Bitcoin (BTC) spot volume hit $16 billion on September 18 after the U.S. Federal Reserve confirmed a 50 basis point interest rate cut.
According to David Lawant, Head of Research at FalconX, the high volume coupled with the liquidity pattern seen over the past six months could be a sign of imminent high volatility.
“Spiral spring”
Lawant noted that current spot volume is nearly 30% higher than the daily average in August, indicating that liquidity is significantly stronger during rallies versus selloffs.
He echoed the sentiment recently shared by Bitwise CIO Matt Hougan, who said that liquidity dynamics in the cryptocurrency market resemble a “coiled spring.”
Glassnode also compared BTC’s current price action to a coiled spring in a report published ahead of the Fed decision.
According to the report, the coiled spring pattern formed because price has been compressed into “a well-defined range” over the past six months. Historically, only August 2023 and May 2016 have recorded a 180-day price range that is tighter than the current one.

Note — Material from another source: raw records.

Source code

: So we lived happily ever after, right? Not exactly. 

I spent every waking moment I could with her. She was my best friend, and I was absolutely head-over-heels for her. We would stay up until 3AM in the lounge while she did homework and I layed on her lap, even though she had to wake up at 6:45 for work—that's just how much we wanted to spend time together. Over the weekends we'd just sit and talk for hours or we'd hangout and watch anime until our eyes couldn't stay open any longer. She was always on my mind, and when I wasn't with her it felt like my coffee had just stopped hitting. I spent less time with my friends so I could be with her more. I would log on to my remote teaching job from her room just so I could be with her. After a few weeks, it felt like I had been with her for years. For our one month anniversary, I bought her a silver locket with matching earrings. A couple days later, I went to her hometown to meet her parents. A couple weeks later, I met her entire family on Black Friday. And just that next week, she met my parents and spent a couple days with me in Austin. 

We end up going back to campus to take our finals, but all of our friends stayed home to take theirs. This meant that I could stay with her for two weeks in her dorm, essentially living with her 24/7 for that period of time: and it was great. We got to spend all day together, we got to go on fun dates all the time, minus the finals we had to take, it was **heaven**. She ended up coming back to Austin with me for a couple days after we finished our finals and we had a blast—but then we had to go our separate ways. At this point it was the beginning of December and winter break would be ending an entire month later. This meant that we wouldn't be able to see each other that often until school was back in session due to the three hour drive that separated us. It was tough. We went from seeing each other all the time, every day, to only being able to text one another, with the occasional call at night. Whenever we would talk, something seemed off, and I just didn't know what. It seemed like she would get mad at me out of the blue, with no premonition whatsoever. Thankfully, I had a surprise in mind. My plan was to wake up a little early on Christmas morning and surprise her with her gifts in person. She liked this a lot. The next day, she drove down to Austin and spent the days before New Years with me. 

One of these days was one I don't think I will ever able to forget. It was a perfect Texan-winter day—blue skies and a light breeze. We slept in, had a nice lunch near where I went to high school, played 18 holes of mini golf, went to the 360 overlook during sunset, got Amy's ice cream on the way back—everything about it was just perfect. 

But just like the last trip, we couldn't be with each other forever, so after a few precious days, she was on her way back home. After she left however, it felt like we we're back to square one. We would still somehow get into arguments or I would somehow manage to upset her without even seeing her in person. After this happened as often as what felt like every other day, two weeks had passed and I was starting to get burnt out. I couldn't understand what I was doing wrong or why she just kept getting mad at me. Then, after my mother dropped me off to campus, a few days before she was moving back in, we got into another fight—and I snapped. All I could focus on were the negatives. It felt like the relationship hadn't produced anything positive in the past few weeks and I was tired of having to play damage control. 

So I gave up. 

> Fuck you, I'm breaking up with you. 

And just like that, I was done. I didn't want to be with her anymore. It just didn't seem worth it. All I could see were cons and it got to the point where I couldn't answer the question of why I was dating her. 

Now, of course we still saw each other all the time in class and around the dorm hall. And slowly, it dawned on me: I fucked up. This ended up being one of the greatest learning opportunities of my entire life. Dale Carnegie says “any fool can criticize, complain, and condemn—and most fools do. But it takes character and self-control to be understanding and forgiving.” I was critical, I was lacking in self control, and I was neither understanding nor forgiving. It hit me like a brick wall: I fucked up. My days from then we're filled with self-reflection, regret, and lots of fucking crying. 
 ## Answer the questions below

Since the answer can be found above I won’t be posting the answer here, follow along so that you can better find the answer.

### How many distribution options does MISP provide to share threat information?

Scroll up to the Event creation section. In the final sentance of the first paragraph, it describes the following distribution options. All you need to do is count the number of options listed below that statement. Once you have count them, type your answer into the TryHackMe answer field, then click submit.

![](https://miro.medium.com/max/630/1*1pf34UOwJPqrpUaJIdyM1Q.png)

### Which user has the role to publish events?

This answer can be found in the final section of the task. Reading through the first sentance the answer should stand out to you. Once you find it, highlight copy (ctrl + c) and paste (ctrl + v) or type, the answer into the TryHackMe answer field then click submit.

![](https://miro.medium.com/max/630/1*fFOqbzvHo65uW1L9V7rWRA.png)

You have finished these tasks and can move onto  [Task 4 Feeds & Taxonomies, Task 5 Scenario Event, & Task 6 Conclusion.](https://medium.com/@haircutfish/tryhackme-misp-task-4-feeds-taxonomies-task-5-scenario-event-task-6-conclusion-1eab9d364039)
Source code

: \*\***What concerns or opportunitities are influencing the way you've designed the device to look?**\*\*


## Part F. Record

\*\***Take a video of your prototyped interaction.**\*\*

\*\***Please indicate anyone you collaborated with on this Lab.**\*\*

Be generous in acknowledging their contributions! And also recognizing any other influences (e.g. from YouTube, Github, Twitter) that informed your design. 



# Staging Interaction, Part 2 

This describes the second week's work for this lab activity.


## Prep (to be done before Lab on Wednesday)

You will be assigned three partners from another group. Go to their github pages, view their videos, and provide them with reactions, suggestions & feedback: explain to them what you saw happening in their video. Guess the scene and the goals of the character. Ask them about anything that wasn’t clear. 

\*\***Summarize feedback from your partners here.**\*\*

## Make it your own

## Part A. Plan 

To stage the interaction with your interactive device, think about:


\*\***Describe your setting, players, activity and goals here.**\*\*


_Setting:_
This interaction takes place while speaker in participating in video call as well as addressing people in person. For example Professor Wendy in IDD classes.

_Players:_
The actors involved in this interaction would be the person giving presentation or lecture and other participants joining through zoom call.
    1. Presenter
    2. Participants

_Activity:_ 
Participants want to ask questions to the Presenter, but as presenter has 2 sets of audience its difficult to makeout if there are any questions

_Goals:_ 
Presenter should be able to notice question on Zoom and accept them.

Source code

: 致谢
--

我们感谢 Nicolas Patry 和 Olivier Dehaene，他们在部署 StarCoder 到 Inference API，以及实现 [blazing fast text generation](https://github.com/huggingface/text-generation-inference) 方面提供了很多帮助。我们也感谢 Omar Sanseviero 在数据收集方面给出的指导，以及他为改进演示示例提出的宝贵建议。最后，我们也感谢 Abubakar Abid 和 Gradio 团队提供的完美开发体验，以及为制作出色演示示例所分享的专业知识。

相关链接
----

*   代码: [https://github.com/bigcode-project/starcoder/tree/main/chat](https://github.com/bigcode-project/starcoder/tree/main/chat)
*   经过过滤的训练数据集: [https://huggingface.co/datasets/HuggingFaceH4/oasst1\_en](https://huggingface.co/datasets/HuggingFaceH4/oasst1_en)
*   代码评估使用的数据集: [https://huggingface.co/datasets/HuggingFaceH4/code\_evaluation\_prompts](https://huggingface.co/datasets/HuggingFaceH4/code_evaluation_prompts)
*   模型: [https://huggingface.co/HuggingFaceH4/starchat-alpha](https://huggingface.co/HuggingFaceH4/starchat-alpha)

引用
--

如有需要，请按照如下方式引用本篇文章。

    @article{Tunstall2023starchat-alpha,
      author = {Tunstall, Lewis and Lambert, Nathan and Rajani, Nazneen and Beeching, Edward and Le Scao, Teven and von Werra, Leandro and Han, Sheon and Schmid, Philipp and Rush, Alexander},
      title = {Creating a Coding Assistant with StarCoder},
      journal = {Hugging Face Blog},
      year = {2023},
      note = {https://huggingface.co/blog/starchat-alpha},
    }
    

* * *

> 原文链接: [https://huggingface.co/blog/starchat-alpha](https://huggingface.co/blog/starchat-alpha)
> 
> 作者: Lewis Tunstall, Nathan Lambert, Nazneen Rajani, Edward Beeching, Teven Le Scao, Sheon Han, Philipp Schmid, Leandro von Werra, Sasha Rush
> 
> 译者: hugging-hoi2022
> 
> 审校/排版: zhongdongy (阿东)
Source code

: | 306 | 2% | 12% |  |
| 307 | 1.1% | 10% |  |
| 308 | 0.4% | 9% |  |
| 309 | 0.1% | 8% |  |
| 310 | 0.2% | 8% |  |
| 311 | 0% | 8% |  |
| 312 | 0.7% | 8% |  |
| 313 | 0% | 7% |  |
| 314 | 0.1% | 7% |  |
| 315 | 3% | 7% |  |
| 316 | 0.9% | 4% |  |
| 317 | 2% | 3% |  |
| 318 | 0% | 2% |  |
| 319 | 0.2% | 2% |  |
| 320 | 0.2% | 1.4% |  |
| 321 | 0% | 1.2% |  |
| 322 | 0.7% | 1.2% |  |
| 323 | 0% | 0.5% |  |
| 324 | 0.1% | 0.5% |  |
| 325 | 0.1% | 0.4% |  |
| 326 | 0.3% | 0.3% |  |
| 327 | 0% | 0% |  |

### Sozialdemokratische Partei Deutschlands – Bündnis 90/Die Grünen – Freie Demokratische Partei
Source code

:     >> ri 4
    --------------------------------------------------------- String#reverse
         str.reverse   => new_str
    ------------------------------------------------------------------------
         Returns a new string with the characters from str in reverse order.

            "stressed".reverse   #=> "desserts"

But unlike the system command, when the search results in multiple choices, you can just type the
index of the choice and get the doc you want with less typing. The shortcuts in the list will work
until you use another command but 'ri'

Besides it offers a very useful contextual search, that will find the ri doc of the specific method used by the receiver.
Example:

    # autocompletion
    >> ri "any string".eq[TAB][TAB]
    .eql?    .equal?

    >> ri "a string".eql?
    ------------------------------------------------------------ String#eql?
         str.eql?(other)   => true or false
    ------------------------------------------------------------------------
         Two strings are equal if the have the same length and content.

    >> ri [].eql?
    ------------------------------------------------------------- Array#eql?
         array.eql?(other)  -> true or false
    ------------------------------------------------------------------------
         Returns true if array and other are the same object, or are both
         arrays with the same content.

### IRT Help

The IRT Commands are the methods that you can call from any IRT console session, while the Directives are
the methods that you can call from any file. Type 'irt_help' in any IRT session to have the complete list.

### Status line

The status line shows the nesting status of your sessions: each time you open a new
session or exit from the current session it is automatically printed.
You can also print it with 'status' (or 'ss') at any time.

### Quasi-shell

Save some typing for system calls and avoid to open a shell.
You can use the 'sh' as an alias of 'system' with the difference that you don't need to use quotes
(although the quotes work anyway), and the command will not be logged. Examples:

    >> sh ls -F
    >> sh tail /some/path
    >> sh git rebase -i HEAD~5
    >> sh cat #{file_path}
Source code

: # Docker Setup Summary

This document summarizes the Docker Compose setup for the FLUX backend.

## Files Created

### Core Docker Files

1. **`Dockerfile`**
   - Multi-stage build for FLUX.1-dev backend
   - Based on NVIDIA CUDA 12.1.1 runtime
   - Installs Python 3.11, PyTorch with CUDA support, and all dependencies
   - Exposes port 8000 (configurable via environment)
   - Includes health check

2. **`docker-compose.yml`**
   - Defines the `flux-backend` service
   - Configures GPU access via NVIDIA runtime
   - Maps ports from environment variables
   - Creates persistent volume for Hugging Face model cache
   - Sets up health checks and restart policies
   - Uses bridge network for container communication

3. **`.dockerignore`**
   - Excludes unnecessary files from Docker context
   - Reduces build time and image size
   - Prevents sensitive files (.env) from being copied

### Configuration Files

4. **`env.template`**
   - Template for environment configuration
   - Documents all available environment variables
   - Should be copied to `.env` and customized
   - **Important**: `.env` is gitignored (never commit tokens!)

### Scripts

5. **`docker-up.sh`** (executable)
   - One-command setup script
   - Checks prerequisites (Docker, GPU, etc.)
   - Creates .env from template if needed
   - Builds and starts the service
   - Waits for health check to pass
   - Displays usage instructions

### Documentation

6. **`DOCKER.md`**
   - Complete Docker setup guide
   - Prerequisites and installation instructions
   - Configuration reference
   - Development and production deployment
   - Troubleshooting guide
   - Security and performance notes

She adds that macroeconomic events such as the Fed’s interest rate cuts release the “pressure” built up over the period, which often leads to high market volatility.
Additionally, CryptoQuant CEO and founder Ki Young Ju noted that institutions are not aggressively shorting Bitcoin, which is another improvement in market conditions. He added that net positions on CME futures contracts have fallen 75% since April and are close to early October 2023 levels.
Explosion potential
Glassnode also noted that market entries and exits have become silent, indicating that Bitcoin has entered a state of “equilibrium.”
Additionally, realized net profits and losses are “broadly equal,” and the absolute realized profit plus loss has declined significantly since Bitcoin’s all-time high in March. Both of these indicators suggest that buyer pressure is low in the current price range, translating into weak demand for Bitcoin.
Glassnode also noted that Bitcoin’s “hot supply,” a metric used to define which BTC holdings are most likely to be transferred, is at a significantly low level. These wallets represent just 4.7% of the chain’s value, suggesting that supply is also tight.
The report also highlighted that increasing the stablecoin supply, currently at $160.4 billion, could end this predicament by adding purchasing power to the market, leading to the ultimate friction between inactivity and demand.
However, the report adds that this supply must rotate in the market for this to happen, triggering the spiral spring mentioned by analysts.